Kansas City, MO
apache 2.2.22 vector for Darkleech malware?
Just saw this at ars tech
The ongoing attacks, estimated to have infected 20,000 websites in the past few weeks alone, are significant because of their success in targeting Apache, by far the Internet's most popular Web server software. Once it takes hold, Darkleech injects invisible code into webpages, which in turn surreptitiously opens a connection that exposes visitors to malicious third-party websites, researchers said. Although the attacks have been active since at least August, no one has been able to positively identify the weakness attackers are using to commandeer the Apache-based machines.
·Verizon Online DSL
This has been going on for months now, and I'm not too sure that the exploit is Apache's fault given that numerous versions from 2.2.22 and up are serving up the poison. My guess, as well as others, is that Darkleech (an actual rogue Apache add-on module) is getting copied into servers via other exploits.
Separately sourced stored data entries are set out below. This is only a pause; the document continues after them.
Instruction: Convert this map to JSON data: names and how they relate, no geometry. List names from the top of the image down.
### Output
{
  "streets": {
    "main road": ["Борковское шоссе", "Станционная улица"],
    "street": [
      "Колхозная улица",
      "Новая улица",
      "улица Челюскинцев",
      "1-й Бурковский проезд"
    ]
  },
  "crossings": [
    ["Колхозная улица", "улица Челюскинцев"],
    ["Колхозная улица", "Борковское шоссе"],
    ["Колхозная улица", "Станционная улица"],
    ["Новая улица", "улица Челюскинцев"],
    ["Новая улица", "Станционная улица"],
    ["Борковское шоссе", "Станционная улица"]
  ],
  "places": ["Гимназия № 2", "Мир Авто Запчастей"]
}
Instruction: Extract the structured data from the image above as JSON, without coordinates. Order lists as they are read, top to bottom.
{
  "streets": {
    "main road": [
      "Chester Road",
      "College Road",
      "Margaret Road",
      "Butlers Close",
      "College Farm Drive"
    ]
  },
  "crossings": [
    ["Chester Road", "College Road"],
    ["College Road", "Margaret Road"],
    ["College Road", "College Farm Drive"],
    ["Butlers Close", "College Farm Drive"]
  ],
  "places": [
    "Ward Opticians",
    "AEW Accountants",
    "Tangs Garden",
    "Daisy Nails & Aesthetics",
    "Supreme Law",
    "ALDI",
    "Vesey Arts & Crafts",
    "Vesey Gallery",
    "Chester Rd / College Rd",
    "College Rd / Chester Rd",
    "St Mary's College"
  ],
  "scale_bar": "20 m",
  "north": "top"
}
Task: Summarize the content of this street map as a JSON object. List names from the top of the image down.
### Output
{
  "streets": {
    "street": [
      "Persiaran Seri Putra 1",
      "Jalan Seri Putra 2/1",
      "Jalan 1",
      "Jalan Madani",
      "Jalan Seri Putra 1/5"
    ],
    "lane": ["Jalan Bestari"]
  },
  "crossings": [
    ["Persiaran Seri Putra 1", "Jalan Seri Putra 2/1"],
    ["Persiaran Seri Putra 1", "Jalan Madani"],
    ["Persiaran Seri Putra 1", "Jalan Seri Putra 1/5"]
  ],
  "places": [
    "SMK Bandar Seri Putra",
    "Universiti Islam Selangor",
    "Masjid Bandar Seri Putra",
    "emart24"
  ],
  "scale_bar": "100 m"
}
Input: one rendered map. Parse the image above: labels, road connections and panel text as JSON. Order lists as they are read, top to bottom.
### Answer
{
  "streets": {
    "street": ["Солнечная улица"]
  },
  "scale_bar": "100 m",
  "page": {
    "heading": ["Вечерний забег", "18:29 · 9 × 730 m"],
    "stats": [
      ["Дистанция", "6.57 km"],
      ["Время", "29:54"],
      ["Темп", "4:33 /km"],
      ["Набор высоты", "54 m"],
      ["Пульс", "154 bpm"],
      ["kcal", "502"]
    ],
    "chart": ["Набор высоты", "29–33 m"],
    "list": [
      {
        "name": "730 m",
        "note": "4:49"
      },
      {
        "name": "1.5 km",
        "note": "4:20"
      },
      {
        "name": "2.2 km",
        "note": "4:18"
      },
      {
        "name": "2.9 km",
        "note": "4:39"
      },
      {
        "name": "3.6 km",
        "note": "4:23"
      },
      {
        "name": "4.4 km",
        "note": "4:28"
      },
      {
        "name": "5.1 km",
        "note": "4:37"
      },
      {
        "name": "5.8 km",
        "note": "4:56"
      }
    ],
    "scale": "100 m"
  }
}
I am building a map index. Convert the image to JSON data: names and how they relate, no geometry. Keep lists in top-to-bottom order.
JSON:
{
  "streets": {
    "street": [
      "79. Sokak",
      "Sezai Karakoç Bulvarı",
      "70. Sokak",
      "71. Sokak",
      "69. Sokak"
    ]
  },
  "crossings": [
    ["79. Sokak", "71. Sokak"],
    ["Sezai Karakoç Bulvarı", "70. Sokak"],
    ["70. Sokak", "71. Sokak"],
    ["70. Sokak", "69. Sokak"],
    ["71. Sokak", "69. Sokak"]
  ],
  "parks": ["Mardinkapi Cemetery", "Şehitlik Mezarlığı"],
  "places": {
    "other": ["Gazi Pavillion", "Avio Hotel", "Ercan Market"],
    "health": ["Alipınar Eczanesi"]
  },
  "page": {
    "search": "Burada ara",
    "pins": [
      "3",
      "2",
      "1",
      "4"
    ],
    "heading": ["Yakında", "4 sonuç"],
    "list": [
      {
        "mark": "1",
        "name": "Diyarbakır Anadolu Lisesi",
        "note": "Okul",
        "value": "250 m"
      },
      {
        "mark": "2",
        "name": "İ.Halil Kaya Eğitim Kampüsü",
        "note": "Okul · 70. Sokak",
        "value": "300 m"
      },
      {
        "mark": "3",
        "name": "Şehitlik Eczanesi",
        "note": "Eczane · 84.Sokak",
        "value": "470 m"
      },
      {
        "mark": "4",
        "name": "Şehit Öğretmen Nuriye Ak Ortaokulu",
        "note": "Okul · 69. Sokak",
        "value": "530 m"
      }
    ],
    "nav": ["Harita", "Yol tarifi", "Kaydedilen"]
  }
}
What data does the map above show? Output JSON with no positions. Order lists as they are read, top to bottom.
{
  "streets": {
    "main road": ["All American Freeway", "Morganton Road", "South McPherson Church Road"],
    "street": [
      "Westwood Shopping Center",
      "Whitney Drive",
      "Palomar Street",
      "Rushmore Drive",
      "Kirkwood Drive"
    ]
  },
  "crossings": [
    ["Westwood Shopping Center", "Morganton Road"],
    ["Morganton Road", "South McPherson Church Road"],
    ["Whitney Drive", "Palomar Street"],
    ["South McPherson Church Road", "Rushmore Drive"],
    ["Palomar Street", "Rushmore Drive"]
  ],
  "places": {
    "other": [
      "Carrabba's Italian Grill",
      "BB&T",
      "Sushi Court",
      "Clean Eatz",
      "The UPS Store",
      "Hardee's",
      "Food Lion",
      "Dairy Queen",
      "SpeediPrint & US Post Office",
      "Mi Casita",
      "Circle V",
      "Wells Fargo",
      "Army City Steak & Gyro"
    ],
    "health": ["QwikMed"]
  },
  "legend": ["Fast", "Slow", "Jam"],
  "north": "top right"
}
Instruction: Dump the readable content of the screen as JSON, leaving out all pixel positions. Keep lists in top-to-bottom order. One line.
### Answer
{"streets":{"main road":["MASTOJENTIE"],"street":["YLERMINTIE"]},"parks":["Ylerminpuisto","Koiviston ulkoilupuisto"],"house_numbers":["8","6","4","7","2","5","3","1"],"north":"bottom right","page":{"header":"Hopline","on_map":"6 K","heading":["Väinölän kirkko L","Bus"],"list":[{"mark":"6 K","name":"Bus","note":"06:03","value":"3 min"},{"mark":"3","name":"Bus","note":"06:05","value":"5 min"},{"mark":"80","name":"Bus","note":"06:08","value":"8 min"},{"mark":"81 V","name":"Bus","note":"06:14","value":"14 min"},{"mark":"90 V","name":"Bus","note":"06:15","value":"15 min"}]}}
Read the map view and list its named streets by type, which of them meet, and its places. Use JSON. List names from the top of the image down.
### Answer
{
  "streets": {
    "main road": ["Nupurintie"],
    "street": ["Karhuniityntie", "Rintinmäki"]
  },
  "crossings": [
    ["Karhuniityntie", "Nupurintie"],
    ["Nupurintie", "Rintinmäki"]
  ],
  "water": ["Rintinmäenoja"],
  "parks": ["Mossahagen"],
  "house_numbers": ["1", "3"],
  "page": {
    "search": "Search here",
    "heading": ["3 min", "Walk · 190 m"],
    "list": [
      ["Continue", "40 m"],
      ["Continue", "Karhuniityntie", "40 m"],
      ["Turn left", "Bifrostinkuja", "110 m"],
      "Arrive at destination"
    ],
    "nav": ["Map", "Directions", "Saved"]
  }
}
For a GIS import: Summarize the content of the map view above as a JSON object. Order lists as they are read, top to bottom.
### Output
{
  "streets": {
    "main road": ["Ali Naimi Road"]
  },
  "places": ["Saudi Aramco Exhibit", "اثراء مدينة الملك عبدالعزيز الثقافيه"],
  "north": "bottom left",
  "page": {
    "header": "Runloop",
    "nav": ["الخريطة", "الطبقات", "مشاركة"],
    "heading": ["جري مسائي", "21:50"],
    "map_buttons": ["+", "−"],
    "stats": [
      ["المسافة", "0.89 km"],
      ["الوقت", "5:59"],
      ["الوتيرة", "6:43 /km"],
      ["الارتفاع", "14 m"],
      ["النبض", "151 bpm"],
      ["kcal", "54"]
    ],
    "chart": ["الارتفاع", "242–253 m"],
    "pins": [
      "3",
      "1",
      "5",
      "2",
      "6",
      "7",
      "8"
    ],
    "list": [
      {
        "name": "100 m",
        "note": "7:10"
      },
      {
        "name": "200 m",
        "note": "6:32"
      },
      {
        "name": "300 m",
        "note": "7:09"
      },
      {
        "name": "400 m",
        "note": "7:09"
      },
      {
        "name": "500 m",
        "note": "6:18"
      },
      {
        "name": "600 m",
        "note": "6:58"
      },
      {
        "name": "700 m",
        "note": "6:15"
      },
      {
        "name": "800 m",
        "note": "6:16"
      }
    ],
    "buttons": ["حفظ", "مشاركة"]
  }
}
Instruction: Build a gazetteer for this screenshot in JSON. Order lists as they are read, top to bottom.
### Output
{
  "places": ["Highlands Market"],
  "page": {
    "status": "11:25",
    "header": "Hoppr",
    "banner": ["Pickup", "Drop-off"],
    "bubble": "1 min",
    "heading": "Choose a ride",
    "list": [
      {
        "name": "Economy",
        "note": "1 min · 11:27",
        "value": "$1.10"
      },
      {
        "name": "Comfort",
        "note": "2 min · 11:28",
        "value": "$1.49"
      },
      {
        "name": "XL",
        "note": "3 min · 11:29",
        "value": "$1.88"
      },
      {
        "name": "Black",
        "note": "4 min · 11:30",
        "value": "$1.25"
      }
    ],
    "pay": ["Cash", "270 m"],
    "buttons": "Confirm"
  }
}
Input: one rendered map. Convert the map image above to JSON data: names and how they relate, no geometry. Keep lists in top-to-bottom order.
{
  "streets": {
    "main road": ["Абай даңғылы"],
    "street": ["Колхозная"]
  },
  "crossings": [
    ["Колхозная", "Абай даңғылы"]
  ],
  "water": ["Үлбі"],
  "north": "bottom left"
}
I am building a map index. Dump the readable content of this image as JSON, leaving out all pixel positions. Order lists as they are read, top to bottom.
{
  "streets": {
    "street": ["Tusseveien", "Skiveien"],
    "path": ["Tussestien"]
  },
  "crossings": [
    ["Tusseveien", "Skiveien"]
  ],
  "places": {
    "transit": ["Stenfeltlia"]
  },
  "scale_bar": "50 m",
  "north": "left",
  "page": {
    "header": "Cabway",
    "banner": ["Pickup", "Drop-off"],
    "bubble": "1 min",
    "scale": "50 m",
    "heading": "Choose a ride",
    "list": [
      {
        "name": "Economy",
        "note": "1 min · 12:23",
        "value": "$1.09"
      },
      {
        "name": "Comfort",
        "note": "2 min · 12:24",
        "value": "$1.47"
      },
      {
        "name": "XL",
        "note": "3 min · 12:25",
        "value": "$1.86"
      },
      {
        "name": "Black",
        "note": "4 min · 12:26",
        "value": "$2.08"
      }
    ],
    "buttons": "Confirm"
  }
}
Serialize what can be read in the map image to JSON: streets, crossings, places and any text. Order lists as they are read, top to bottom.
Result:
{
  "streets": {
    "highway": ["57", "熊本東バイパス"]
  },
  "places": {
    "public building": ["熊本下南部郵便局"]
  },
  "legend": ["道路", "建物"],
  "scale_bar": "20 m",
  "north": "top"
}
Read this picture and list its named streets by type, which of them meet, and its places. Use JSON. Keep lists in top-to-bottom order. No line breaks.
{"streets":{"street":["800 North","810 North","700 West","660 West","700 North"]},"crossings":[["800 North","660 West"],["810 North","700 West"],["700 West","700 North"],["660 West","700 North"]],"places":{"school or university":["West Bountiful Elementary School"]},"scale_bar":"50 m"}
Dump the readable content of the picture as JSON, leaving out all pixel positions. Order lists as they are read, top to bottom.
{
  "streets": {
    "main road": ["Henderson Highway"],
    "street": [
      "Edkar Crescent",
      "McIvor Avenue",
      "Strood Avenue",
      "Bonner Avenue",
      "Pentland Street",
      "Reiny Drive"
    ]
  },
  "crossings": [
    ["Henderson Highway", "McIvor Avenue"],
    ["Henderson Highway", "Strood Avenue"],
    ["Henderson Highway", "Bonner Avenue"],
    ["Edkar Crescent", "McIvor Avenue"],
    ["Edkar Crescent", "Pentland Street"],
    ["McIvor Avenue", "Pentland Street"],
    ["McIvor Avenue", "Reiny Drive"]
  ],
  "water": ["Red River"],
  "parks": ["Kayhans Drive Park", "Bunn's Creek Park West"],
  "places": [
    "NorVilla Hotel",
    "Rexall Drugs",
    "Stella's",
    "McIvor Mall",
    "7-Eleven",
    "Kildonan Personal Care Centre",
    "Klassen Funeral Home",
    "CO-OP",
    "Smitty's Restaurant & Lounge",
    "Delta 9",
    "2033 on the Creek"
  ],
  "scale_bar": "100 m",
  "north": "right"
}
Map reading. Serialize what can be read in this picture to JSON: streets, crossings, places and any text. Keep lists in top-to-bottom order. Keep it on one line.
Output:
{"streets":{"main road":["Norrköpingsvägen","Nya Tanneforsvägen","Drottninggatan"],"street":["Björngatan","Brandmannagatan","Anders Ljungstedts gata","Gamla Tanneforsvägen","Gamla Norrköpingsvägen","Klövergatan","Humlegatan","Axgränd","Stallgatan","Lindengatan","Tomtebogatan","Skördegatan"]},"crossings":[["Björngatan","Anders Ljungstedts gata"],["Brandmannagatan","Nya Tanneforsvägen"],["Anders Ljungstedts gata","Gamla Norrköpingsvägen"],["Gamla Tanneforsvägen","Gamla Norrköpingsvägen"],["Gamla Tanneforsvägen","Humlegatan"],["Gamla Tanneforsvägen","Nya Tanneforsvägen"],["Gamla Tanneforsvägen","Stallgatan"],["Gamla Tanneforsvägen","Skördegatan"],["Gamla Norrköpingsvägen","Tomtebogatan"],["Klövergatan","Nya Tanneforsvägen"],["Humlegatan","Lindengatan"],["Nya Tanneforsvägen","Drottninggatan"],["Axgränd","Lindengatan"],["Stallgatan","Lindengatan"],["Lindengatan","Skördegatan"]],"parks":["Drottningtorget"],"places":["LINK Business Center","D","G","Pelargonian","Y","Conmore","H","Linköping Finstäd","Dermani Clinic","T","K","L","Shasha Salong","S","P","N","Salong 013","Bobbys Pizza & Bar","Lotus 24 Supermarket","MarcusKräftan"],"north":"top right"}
Among the popular suspects are hacks into old CMS systems, buggy scripts, purloined passwords and most likely, SQL injections. Given that this script runs across numerous instances, it must be running with root privileges, and most webmasters are limited accounts. There is also a major SSH daemon exploit on Linux boxes that provides just the means to break in and remain persistent on these systems. The majority of infected systems are running Linux, and the SSHD fix has only occurred recently on that platform.
Although there's no official finger pointing at the cause, Apache is only serving up what it's being told to in its configuration. I don't think that's the problem.
Kevin McAleavey, Co-founder, The KNOS Project.
"For folks who still need a reliable desktop machine in an age of consumption devices."